- Listed records:
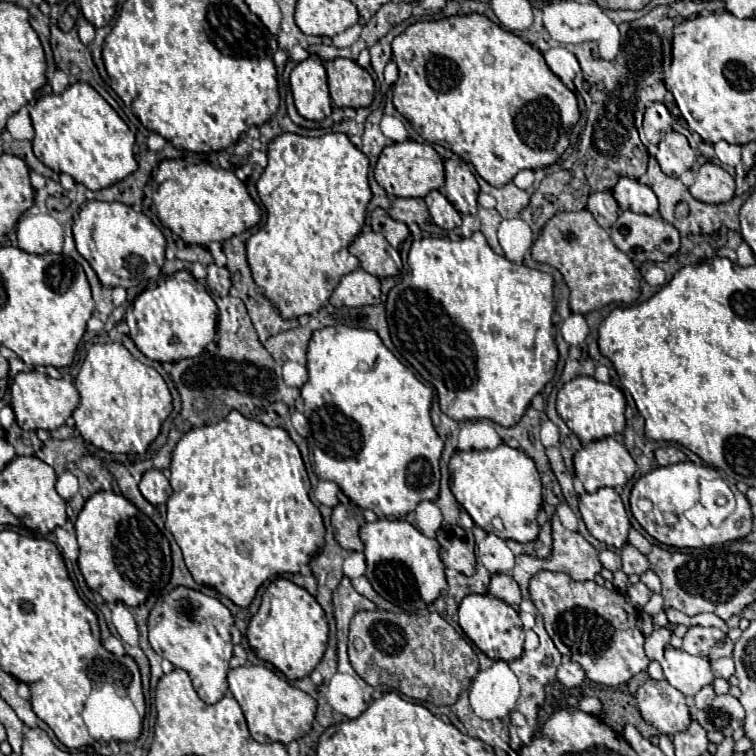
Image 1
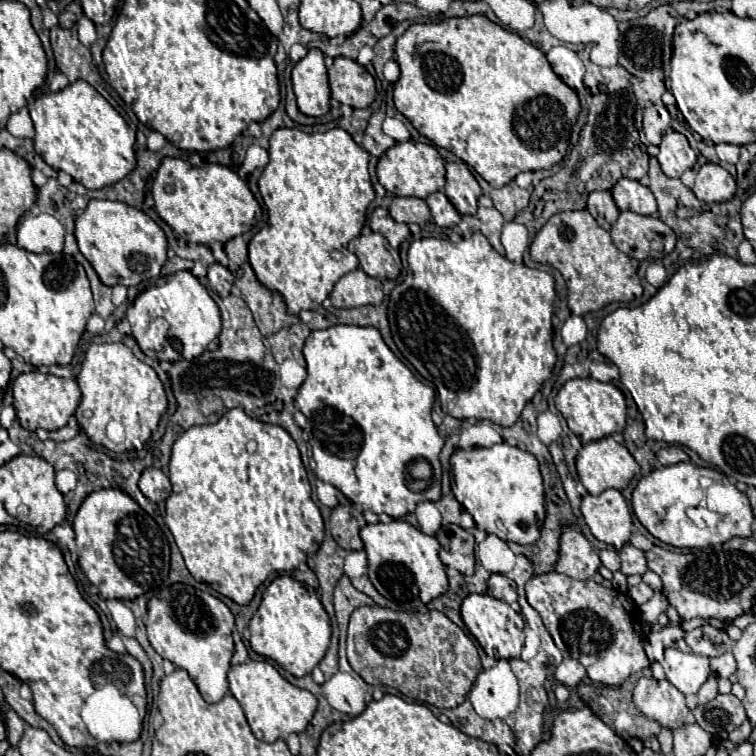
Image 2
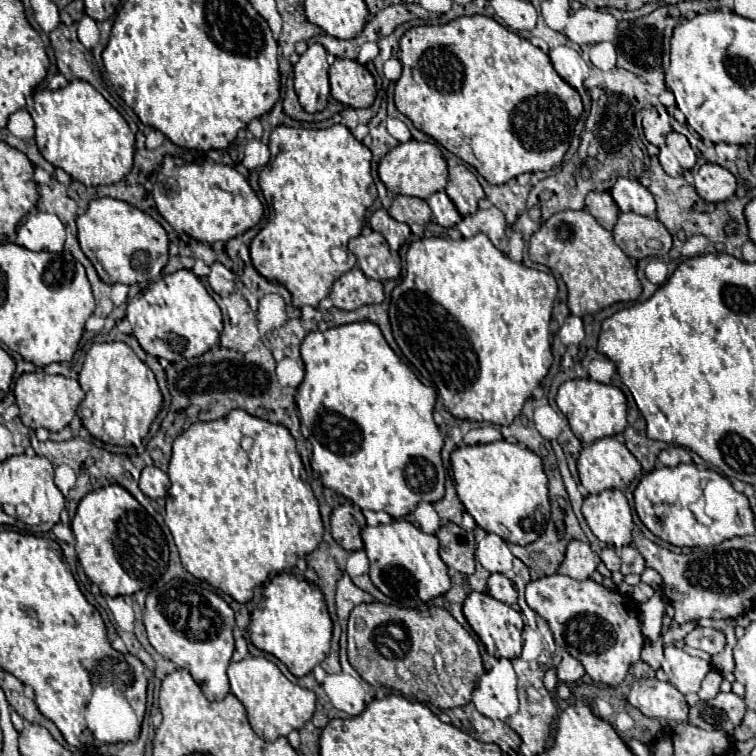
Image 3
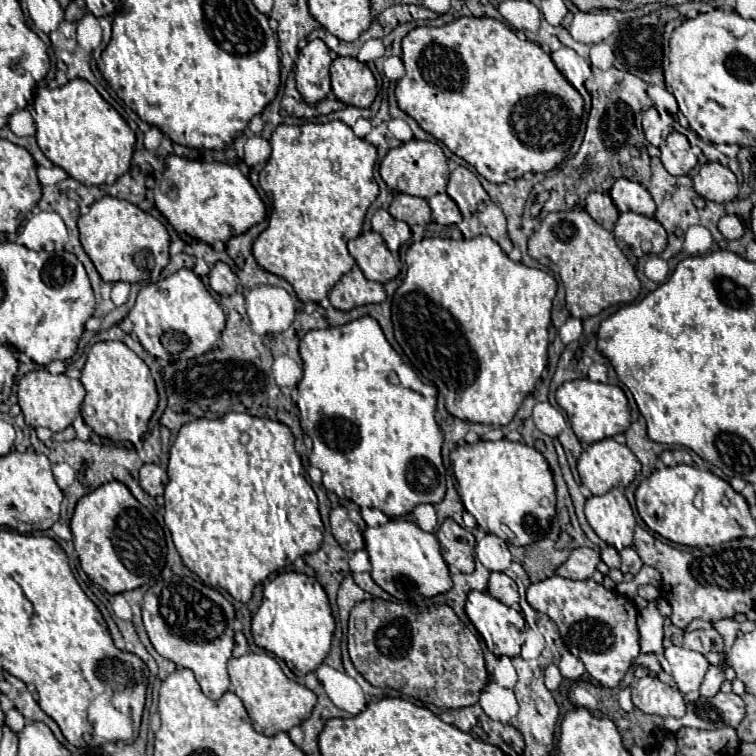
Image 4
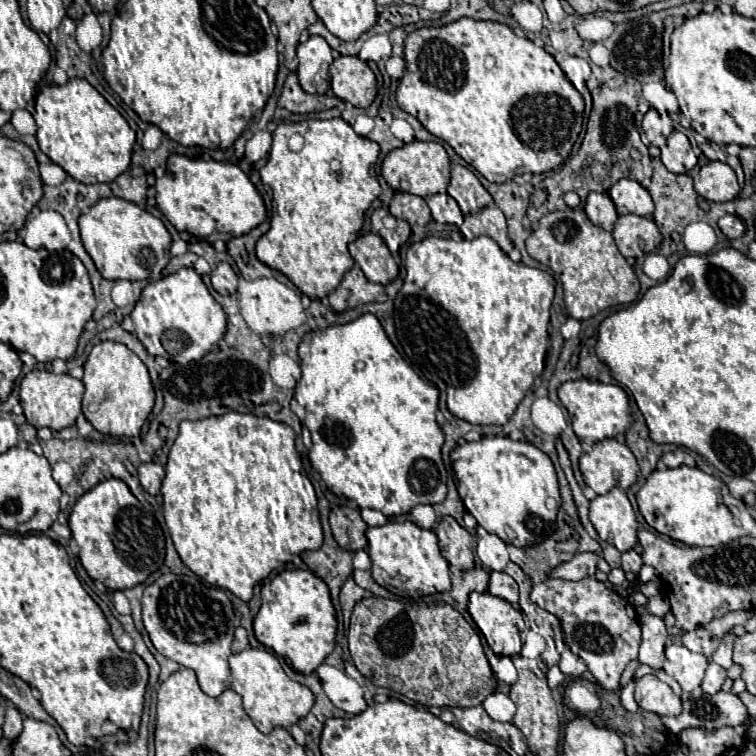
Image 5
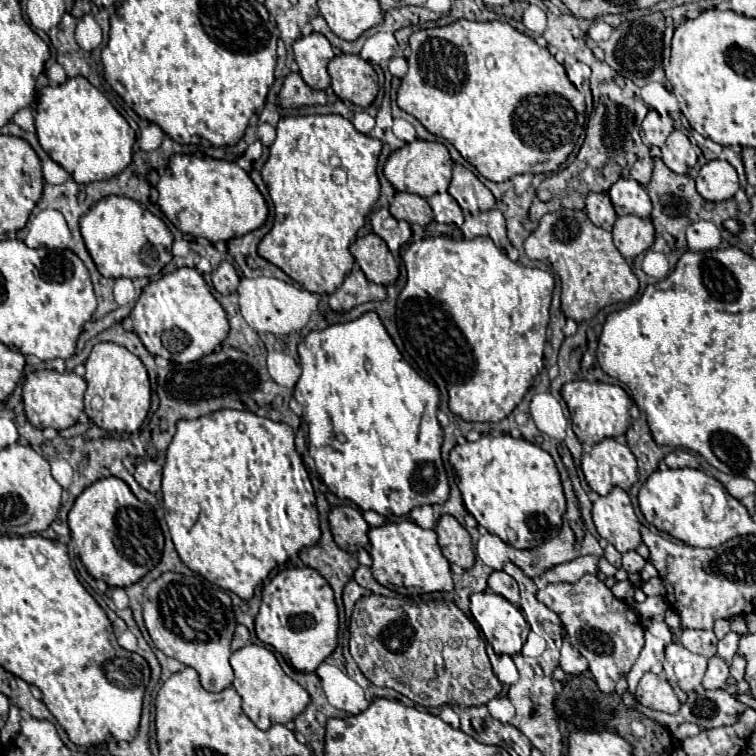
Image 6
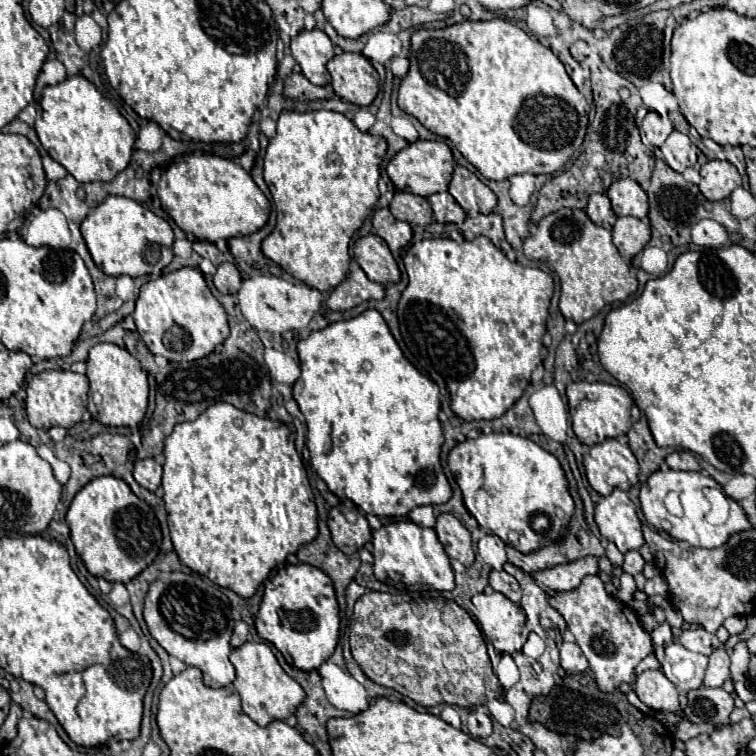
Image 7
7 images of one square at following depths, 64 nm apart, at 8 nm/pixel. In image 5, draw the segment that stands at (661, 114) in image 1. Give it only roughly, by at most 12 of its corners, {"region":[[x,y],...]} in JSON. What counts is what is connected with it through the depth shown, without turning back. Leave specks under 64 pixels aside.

- Brief:
With the images excluded, all entries are to be given again exactly.

- Task output:
Image 1
Image 2
Image 3
Image 4
Image 5
Image 6
Image 7
7 images of one square at following depths, 64 nm apart, at 8 nm/pixel. In image 5, draw the segment that stands at (661, 114) in image 1. Give it only roughly, by at most 12 of its corners, {"region":[[x,y],...]} in JSON. What counts is what is connected with it through the depth shown, without turning back. Leave specks under 64 pixels aside.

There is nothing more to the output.